The downside is that you’ll probably want to keep the bare drive in the adaptor with some elastic bands or something – very high tech.

So, why would you want to do this?

Because it’s freaking fast. That’s why. Editing with Final Cut Pro 10 on this drive is the sort of experience we assumed it would be. No spinny beachballs of death, no stuttering, just ‘slick demo’ performance.

Drive Write (MB/s) Read (MB/s)
Slow, cheap USB2 drive 21.6 26.2
Western Digital Passport SE (USB2) 30.1 32.8
LaCie Quadra 7200rpm 2TB on FW800 46.6 44.5
Crucial 256GB SSD on FW800 75 81.6
Western Digital Passport SE (USB3) 96.3 108.4
Internal 512 GB SSD in MacBook Pro 17” 88.8 167.0
ThunderBolt with SSD 266.3 381.3

We’re talking 5x the speed of FW800 write, 8x the speed of FW800 read. And then there’s file access times.

With the same cable and adaptor, you can purchase additional SSDs for £140, and pretty soon we’ll see half a terabyte for under £200.

For my little industry niche, that means one SSD per edit for the duration of that edit, then archived off to hard drives so the SSD can be recycled, but happy to have maybe even a dozen of them – which I couldn’t afford with the current clutch of Thunderbolt/SSD combinations.

As I edit on site a lot, this can mean little gotchas like power suddenly dipping or going off entirely.

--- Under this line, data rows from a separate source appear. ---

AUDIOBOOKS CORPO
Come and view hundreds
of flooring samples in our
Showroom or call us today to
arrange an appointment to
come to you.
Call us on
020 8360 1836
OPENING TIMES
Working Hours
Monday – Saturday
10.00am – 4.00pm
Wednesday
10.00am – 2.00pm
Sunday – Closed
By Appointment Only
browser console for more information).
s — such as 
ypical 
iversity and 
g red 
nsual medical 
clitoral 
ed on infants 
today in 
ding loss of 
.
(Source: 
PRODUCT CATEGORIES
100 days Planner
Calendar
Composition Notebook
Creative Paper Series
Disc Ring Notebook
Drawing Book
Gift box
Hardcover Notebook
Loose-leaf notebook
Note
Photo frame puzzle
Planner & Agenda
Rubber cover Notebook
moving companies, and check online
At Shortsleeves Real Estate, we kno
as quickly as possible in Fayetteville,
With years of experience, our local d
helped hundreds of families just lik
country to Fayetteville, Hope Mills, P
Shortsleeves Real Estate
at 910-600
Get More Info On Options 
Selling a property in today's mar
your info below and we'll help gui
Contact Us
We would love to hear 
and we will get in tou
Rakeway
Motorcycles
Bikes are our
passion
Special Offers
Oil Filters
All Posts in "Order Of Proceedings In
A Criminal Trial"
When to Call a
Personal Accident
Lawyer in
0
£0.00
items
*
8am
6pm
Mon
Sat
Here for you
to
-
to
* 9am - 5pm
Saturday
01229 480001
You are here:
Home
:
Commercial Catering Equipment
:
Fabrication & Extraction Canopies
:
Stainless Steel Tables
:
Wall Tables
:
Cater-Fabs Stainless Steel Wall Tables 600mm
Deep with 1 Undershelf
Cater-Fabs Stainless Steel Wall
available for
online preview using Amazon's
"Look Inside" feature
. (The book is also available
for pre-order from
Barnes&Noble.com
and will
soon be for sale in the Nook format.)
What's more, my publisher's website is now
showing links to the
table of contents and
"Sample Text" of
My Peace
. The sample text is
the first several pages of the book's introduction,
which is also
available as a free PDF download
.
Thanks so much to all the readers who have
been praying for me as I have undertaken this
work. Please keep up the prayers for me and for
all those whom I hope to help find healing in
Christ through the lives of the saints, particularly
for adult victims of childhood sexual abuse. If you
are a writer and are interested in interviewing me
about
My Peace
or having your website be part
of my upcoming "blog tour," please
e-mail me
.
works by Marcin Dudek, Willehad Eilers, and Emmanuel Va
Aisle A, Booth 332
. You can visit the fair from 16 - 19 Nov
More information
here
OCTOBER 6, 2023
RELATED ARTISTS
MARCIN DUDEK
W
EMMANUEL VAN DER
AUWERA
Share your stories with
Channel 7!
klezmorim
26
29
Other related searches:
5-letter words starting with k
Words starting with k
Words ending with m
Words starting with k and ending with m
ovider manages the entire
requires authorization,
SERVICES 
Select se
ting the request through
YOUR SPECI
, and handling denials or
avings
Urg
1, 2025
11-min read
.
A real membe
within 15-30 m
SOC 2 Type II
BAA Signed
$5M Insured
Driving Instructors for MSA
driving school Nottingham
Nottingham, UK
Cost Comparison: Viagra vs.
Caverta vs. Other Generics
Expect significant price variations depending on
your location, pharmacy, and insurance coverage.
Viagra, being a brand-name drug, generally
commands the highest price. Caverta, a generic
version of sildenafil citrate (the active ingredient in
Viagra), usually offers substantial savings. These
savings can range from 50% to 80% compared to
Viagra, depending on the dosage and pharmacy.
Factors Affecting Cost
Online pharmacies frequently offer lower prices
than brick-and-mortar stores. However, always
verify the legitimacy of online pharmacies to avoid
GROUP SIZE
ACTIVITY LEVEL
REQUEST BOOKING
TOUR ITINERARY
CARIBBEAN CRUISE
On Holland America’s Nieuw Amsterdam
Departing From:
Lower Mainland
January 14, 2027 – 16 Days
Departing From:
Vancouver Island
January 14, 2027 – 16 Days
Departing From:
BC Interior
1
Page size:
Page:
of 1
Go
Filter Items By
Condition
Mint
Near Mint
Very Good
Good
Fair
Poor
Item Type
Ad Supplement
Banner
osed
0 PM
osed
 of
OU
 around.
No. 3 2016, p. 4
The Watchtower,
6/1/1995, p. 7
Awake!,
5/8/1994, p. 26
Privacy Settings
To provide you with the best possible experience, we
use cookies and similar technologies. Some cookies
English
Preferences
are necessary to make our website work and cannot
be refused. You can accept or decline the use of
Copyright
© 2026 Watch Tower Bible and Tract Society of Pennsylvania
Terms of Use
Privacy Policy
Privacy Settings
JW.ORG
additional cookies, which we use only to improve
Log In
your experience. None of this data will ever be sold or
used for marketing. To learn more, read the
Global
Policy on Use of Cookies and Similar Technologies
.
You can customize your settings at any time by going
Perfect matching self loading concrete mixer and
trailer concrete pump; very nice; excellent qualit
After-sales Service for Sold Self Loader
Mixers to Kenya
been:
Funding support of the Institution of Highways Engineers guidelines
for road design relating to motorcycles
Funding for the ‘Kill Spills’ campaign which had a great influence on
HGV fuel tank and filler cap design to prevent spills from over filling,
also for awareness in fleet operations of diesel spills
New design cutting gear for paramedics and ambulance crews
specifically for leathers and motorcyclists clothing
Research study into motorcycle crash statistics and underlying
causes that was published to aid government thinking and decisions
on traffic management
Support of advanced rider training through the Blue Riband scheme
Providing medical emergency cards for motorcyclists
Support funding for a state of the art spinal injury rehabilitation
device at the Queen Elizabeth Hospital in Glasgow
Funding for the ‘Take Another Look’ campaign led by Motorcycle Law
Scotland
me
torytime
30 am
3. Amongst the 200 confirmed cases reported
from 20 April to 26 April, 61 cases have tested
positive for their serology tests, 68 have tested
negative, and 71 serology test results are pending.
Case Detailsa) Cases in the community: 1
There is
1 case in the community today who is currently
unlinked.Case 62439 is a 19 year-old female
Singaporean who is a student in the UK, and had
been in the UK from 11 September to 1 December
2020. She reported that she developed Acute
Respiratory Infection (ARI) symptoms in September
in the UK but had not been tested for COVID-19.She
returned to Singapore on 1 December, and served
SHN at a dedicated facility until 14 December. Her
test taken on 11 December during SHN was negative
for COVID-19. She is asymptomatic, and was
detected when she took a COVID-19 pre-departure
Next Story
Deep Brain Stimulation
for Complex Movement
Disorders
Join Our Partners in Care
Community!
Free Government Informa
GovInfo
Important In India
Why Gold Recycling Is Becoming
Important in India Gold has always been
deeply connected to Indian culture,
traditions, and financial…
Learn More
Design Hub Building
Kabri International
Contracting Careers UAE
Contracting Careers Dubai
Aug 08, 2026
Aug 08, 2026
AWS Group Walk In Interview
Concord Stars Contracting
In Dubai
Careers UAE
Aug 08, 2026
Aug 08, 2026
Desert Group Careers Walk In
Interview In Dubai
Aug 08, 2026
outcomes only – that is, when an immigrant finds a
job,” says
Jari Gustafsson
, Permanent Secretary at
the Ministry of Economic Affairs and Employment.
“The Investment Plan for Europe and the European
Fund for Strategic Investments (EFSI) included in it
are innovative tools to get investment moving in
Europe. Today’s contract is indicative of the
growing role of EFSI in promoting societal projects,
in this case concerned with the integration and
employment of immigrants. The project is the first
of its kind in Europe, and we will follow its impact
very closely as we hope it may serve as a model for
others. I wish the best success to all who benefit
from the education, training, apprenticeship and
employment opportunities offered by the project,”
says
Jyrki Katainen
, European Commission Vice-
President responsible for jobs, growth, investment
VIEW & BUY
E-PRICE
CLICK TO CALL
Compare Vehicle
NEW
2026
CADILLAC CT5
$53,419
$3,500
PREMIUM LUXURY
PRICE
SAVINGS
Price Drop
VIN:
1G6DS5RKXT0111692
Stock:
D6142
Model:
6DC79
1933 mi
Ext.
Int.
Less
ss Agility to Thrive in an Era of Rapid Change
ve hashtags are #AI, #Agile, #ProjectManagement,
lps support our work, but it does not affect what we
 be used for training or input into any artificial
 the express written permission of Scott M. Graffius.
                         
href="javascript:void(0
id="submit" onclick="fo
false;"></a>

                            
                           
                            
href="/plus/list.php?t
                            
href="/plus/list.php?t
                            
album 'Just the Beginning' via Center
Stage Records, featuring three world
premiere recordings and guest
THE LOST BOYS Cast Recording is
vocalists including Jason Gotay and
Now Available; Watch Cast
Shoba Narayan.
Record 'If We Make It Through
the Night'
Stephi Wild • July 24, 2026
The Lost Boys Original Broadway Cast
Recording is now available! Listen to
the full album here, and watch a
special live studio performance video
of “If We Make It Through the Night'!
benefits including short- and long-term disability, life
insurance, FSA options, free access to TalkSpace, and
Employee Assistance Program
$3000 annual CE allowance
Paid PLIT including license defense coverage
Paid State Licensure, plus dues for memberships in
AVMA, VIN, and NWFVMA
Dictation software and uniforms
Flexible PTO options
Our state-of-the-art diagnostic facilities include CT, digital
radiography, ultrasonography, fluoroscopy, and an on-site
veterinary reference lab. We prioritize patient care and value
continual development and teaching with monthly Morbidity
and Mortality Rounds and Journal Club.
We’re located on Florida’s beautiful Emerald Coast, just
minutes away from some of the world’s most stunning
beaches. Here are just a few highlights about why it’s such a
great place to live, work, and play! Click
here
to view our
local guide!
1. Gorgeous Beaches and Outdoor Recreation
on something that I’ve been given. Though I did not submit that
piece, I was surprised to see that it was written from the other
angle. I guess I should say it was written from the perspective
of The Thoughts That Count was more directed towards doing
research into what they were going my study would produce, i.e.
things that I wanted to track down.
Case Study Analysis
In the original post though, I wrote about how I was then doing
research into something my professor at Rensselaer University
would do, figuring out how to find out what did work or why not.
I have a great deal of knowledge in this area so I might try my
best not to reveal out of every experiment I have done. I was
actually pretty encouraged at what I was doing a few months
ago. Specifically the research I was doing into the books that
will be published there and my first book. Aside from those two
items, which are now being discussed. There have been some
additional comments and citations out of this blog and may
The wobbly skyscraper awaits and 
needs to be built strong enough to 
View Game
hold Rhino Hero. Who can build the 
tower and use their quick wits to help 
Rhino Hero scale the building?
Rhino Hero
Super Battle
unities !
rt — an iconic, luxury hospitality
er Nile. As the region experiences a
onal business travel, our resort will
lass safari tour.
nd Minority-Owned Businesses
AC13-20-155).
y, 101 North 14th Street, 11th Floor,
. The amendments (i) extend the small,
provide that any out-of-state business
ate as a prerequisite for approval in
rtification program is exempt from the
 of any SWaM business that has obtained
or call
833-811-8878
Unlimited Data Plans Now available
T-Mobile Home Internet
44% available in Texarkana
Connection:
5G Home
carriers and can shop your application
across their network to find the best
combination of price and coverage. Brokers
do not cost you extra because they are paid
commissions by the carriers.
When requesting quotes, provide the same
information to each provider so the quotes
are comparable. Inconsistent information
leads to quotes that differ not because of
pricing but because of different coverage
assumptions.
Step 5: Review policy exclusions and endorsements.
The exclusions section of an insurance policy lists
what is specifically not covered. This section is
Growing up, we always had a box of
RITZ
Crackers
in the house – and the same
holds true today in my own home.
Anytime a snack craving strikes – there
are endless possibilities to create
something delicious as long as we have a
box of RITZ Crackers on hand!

Not talking third world style, just leaving a render in your hotel room and Housekeeping thoughtfully remove your room key that you taped into the slot to keep the power on. Or that moment after a big event where you’re backing up, and the 3-phase power you’ve been living on gets pulled for the de-rig. Which is why I’m so passionate about bus-powered drives that can work with a laptop editing computer.

And then there’s the scary ‘let’s edit this in the car’ or ‘let’s log rushes on the plane’ – with spinning disks? No. Ah – how about SSD? Fine. I’ll be archiving ‘media managed’ videos to thumb drives next.

It makes hard disks feel as old fashioned as tape.